Due diligence also applies in the field of intellectual property (IP), whether to assess industrial property rights (trademarks, designs and patents) or literary and artistic property rights (copyright covering software in particular).  All of these rights constitute considerable intangible capital for a company, which is often difficult to evaluate. Due diligence therefore makes it possible to highlight the IP rights of a target company and to anticipate any difficulties arising from poor management. The audit makes it possible to identify problems that can be solved through, for example, a transfer of rights, in order to prevent any litigation.

The security of information systems

The due diligence procedure must also determine whether the target company has set up a system to secure personal and professional data. Verification of the security of information systems is nowadays an unavoidable step in any due diligence procedure. Failure to do so can have legal and financial consequences for the new entity. The analysis of risks related to the security of information, particularly confidential information, is therefore essential.

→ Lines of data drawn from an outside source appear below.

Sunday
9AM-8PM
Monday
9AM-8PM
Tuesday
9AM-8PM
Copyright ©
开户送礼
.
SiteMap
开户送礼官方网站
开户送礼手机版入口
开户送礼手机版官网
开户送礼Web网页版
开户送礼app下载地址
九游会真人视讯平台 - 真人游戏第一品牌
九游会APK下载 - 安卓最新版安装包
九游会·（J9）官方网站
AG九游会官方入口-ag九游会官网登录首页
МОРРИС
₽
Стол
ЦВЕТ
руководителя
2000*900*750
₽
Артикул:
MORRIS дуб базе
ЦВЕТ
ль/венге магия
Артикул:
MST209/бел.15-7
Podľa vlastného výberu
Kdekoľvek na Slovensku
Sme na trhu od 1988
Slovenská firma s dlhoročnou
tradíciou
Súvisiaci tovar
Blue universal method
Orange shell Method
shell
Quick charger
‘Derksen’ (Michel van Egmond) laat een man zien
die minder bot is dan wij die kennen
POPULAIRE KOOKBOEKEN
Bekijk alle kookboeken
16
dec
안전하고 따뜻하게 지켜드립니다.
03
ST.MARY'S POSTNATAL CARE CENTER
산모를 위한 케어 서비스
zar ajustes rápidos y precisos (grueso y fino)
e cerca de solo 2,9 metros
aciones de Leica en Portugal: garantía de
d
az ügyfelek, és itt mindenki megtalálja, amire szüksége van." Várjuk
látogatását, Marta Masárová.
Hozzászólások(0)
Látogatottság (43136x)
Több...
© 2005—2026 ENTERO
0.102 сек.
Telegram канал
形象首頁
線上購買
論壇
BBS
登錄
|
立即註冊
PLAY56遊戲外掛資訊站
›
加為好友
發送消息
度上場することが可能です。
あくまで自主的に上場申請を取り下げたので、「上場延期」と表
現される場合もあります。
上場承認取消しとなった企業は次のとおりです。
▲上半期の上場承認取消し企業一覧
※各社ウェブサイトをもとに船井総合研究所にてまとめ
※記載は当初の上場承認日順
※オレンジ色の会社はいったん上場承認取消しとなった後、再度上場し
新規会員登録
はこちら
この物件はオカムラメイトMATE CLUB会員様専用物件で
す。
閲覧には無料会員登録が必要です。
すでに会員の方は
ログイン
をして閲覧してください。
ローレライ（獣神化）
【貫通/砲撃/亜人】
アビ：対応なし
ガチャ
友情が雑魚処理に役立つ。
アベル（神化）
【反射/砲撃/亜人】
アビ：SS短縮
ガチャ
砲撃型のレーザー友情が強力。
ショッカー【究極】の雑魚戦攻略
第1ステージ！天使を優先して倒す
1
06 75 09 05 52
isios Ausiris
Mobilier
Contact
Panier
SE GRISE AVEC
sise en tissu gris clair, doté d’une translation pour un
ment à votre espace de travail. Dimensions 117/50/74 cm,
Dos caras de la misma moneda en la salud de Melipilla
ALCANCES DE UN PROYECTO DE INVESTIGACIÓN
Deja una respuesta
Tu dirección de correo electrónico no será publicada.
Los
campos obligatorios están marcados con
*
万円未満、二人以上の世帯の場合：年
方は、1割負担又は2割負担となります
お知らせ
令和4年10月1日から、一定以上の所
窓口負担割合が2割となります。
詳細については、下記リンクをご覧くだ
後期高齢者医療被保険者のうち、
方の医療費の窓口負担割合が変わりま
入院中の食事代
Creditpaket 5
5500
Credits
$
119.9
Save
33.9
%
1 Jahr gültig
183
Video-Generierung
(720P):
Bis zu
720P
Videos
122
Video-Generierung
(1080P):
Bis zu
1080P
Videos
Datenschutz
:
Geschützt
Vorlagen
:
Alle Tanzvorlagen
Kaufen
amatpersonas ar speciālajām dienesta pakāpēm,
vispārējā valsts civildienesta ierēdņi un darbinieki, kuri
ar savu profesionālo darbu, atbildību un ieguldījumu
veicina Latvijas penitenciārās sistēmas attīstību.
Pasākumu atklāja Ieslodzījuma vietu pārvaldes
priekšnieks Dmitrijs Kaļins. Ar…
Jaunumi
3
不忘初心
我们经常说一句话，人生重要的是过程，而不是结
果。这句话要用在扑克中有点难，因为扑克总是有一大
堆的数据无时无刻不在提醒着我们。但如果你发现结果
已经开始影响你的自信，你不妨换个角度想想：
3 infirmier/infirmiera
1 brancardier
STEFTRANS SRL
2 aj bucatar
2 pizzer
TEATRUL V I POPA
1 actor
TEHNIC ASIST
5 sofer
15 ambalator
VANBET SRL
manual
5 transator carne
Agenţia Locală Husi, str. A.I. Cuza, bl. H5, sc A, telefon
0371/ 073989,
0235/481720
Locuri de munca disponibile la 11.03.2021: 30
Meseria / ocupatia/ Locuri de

Due diligence, an audit to be carried out by an independent entity

To be fully exploitable, the due diligence audit must be performed by an entity that is totally independent from the companies involved. Depending on the size of the organization to be audited, the procedure sholuld be carried out by a consultant or a specialized firm. The auditor must not have any link to the structure audited. If so, there would be a conflict of interest and the conclusions would be deemed biased.

The choice of auditor is essential in order to have a report that reflects the reality as faithfully as possible. It is essential to consult the auditor's previous work to ensure that their field of expertise is in line with that of the company being audited.

What is the price of a due diligence audit?

The cost of due diligence depends on the scope of the areas to be audited. The price can vary considerably depending on the complexity of the assignment and the number of departments covered (financial, legal, human resources, information system, cyber security, etc.). If the due diligence audit is multidisciplinary, the cost can quickly increase. The quote presented by the service provider must be detailed. However, this cost must be put into perspective with the economic, possibly catastrophic, consequences of a merger or acquisition that could have been avoided by such audit.